Exercise instructions:
**a)** From the passage on gun blogs and the SHOT show, return the text from "Well, actually, I" to "I appreciated that." word for word.
**b)** In the passage on gun blogs and the SHOT show, at about what point in the video does the Pandora spokesperson use the term unicasting?

Selected extract:
************
Today, the term is unicasting and think of things like Pandora, I Heart Radio, or the monster social networking sites, where the user defines their own experience instead of some anointed one defining it for them. If you care to watch this video, you'll see a spokesperson for Pandora drop the term unicasting at about the 1:09 mark (I found several things she said there quite interesting). Unicasting - the ability for each and every user to customize the experience for themselves is the biggest trend today. This is why the big newspapers, the big three network newscasts, and the rest of the dinosaur media is dying.
The gun blogs are in exactly that unicasting space. If you want an honest review of virtually anything, do you go to a magazine or a friend? The gun magazines - and all specialized hobby magazines - are faced with the very real conflict that the folks who keep them in business by advertising are providing products for review. It's not quite like going to a Ford dealer for a review of a Ford, but you are going to someone whose life depends on Ford. Their bread is buttered by the folks they're reviewing.
There are gun bloggers among us who do so because they want to become gun magazine writers and maybe be able to go to SHOT. Fine. Likewise, the NSSF is perfectly reasonable in trying to present a highly influential group to their exhibitors at SHOT; after all, they're charging them to come to the expo and it would be silly to just throw the doors wide open to anyone who posts about guns now and then. The problem is that the whole structure might be artificial and on the verge of collapsing. I don't know how to quantify this, but I bet some people like Tam or Kevin, Say Uncle, Sebastian or Oleg, have a bigger audience than some of the "influential" people in the crowd at SHOT.
So much for GunsAmerica - I won't bother to visit any longer.
ReplyDeleteKerodin
III
Just another step to having only "Authorized Journalists" being the "Only Ones" who'll get First Amendment protection....
ReplyDeleteYou kidding me? Im sure Tam knows enough people to breeze into SHOT like a Queen Bee into the Hive. I have no doubt that her daily viewers outnumber Mr. Helinski's by some factor with one or two zeros attached at the end.
ReplyDeleteIf I was a gun manufacturer, I would MUCH rather have an "its serviceable and accurate" from Tam than a gushing review from any dead tree rag.
Well, actually, I got into SHOT as neither a "journalist" or a blogger: I'm an NRA-Certified Instructor and Range Safety Officer who teaches and RSOs at my club and was looking for training aids and training programs. That happens to include: suitable firearms for use with my students, gun security products that are suitable and reasonably-enough priced for my students to secure their firearms, publication info that I can recommend to my students (special thanks to Concealed Carry magazine!) and accessories that my students might find useful.
ReplyDeleteSHOT welcomed me, and I appreciated that.
Anon 1135 - thanks for that info. I know the show is for professionals, but I don't know all of what that means.
ReplyDeleteTaylor - I've been treated to a few "Tam-alanches" and she moves a tremendous amount of traffic. I wouldn't doubt what you say in the least. Come to think of it, I think she's writing for one of the gun mags, now.
************
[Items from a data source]
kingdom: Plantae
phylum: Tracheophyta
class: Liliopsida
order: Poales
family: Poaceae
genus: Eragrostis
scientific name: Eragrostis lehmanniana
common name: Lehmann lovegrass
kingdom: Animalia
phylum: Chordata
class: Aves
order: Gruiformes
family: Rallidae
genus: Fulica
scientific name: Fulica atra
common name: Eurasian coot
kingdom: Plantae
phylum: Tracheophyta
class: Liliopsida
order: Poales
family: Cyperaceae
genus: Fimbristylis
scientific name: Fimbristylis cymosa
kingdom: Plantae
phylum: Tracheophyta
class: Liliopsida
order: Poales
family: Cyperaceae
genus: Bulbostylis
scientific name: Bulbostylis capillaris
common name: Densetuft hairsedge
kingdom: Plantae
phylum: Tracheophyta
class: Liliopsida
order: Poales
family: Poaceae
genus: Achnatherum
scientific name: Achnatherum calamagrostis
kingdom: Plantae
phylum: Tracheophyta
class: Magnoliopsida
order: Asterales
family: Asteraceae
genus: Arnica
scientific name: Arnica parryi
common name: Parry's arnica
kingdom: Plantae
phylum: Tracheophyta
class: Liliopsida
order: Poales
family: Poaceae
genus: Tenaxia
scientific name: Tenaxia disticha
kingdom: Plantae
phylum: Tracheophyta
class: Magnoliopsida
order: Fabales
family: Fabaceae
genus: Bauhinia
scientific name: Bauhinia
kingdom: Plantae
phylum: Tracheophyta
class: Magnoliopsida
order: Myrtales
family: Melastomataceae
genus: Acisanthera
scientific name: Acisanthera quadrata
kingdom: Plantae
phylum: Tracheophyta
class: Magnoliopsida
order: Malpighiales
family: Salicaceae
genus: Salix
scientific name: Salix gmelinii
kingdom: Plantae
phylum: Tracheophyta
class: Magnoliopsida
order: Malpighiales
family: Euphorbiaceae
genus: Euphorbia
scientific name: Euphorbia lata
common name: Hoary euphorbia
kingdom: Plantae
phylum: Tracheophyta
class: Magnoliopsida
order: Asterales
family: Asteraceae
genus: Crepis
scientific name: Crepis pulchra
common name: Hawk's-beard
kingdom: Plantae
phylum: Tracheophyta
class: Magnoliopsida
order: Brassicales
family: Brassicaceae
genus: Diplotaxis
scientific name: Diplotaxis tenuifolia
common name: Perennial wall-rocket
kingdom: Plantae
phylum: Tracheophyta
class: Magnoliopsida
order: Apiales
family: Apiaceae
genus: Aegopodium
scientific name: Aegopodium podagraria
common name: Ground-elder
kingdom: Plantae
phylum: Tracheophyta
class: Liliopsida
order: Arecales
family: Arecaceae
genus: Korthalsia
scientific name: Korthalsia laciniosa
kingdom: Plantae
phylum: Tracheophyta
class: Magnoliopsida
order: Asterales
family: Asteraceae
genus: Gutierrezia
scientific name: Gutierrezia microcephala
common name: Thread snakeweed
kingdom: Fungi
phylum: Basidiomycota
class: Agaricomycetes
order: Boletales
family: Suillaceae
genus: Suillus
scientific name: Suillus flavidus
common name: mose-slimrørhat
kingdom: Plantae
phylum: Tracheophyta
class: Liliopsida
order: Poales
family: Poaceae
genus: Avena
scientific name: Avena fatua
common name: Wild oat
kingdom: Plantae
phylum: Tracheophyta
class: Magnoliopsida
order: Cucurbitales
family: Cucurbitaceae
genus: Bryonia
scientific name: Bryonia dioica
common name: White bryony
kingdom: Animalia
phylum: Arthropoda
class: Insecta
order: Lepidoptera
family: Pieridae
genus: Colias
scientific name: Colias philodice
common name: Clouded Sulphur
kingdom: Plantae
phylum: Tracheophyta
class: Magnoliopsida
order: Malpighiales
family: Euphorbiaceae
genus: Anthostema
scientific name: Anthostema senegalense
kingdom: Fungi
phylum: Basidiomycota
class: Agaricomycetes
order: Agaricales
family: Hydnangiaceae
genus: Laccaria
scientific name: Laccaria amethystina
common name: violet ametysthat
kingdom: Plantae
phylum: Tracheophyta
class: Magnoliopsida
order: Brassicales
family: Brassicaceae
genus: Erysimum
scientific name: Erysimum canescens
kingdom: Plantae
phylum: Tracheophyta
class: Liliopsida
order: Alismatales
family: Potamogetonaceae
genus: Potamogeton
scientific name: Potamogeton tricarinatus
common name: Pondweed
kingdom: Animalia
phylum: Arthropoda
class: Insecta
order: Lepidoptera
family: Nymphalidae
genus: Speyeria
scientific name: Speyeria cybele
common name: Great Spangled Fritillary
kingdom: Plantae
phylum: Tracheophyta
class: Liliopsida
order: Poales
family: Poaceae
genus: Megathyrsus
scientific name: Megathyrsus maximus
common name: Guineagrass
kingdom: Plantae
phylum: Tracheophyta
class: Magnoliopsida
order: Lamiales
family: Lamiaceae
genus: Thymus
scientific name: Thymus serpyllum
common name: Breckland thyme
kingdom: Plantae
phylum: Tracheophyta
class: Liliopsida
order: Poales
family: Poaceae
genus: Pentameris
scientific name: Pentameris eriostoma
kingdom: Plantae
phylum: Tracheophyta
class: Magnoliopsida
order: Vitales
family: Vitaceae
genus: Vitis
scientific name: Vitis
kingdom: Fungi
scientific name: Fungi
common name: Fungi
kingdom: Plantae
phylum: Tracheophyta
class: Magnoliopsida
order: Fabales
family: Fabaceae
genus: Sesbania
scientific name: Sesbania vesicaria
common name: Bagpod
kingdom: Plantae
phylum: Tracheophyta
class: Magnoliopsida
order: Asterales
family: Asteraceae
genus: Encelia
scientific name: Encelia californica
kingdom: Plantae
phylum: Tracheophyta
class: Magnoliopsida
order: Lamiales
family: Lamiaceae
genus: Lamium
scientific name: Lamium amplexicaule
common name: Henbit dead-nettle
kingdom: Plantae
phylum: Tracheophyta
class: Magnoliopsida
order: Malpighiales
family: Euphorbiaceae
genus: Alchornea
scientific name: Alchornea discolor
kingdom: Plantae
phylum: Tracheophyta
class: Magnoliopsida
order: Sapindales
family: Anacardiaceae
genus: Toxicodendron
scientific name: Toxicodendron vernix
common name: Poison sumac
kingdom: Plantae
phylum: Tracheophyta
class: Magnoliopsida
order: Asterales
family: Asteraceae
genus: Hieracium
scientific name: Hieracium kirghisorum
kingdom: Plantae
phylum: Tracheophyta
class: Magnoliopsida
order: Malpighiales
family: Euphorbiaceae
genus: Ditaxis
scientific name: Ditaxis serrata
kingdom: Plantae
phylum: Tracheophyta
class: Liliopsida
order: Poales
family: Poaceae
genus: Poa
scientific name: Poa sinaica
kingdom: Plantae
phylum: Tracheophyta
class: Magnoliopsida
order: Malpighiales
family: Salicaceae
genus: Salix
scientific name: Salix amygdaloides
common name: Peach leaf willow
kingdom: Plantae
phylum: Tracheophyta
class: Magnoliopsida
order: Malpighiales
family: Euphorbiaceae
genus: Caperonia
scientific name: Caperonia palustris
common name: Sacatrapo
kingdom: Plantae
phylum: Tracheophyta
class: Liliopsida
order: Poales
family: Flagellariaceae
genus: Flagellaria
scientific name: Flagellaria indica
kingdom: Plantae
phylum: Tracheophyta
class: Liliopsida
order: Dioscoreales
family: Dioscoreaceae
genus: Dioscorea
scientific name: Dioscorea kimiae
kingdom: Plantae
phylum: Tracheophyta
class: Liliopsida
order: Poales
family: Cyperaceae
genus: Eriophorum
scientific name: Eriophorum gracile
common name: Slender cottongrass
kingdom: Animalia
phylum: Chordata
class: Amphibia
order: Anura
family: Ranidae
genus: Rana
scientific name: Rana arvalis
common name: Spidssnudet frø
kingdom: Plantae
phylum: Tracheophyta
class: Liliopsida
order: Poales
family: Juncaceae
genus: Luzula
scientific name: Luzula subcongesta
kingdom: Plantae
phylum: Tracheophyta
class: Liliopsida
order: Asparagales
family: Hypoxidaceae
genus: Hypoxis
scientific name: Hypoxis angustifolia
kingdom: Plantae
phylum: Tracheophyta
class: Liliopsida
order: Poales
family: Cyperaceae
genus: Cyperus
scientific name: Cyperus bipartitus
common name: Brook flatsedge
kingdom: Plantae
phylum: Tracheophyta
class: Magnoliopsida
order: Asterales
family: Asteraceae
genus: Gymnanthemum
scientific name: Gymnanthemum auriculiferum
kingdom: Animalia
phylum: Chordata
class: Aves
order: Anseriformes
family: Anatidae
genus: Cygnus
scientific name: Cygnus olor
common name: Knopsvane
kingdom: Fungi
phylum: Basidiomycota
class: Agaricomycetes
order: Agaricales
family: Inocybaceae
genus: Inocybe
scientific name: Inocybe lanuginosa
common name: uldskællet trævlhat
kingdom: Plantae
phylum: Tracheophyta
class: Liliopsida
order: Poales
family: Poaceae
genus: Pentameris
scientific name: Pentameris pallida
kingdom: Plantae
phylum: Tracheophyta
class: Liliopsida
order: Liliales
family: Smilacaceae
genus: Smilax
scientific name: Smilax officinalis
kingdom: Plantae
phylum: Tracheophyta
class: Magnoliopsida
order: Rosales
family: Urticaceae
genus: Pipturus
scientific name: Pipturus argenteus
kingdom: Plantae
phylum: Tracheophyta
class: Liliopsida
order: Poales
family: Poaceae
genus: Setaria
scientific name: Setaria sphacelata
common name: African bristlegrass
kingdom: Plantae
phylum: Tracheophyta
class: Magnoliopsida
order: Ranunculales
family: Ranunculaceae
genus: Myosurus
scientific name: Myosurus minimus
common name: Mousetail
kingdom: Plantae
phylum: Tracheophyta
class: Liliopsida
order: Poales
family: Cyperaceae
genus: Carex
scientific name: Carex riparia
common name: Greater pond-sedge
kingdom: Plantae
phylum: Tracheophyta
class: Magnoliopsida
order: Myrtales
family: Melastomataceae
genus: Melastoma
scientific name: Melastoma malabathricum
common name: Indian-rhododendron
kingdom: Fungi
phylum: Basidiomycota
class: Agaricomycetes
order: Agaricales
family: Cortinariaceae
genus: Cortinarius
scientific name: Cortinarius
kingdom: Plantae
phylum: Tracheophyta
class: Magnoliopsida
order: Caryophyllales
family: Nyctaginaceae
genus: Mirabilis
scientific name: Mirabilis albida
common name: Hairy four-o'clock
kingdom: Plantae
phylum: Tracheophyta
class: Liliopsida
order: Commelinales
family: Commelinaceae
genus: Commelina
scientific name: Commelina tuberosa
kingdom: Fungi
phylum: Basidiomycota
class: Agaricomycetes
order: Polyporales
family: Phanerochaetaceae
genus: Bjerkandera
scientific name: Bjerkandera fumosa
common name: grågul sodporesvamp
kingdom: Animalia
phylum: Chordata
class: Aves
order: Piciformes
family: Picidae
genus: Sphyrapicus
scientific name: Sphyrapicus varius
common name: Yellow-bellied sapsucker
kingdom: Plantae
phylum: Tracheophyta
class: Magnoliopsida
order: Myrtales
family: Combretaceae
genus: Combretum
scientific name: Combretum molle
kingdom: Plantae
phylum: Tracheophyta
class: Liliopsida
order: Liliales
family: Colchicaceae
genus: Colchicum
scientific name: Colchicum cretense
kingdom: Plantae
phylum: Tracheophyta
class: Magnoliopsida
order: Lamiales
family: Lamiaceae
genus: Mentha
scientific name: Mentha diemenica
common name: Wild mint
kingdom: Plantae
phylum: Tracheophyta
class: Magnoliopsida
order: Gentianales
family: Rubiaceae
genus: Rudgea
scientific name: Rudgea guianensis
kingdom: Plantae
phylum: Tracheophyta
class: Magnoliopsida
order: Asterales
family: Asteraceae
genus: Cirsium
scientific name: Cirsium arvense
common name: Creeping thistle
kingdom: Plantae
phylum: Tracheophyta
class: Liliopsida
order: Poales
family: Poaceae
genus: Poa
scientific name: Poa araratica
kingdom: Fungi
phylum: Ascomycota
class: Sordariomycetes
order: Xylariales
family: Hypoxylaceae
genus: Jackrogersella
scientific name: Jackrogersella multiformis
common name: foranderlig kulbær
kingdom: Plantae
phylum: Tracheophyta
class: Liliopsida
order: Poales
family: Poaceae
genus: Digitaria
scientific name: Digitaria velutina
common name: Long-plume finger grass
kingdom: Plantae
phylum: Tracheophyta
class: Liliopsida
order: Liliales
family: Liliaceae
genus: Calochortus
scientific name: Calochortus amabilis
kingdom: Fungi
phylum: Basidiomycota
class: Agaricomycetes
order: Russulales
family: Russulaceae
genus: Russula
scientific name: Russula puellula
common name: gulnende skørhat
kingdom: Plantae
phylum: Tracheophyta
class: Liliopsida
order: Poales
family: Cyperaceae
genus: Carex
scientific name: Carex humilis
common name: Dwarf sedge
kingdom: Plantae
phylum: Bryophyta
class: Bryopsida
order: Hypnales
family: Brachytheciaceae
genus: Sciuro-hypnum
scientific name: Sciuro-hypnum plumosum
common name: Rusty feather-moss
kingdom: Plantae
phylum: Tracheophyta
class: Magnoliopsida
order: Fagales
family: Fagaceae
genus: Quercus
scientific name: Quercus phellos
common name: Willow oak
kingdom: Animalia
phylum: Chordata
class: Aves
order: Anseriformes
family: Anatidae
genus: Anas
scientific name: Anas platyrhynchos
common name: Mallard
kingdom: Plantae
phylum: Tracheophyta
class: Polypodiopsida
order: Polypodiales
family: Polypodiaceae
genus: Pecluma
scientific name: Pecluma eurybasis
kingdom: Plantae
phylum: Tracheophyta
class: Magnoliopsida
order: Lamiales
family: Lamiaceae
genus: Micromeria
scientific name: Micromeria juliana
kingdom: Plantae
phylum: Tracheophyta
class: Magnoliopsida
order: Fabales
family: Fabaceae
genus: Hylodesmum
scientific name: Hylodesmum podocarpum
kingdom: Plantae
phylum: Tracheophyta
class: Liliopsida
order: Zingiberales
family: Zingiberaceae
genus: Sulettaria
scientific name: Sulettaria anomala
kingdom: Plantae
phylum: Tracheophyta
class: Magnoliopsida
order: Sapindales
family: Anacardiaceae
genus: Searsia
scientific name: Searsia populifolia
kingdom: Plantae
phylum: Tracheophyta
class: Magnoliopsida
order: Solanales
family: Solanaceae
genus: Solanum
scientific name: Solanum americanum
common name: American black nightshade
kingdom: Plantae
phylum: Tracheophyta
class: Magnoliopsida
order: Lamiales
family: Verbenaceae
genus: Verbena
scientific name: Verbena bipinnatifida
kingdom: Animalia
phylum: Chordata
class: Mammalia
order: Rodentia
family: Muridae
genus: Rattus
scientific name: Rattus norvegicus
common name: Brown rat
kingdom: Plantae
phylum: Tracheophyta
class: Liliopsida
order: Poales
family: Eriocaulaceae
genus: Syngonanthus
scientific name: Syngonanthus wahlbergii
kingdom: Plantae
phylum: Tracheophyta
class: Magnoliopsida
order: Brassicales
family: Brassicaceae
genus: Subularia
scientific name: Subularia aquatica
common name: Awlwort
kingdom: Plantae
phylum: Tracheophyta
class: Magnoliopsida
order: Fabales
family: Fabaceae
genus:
************
Answers for the exercise:
**a)**
Well, actually, I got into SHOT as neither a "journalist" or a blogger: I'm an NRA-Certified Instructor and Range Safety Officer who teaches and RSOs at my club and was looking for training aids and training programs. That happens to include: suitable firearms for use with my students, gun security products that are suitable and reasonably-enough priced for my students to secure their firearms, publication info that I can recommend to my students (special thanks to Concealed Carry magazine!) and accessories that my students might find useful.
ReplyDeleteSHOT welcomed me, and I appreciated that.

**b)** At about the 1:09 mark.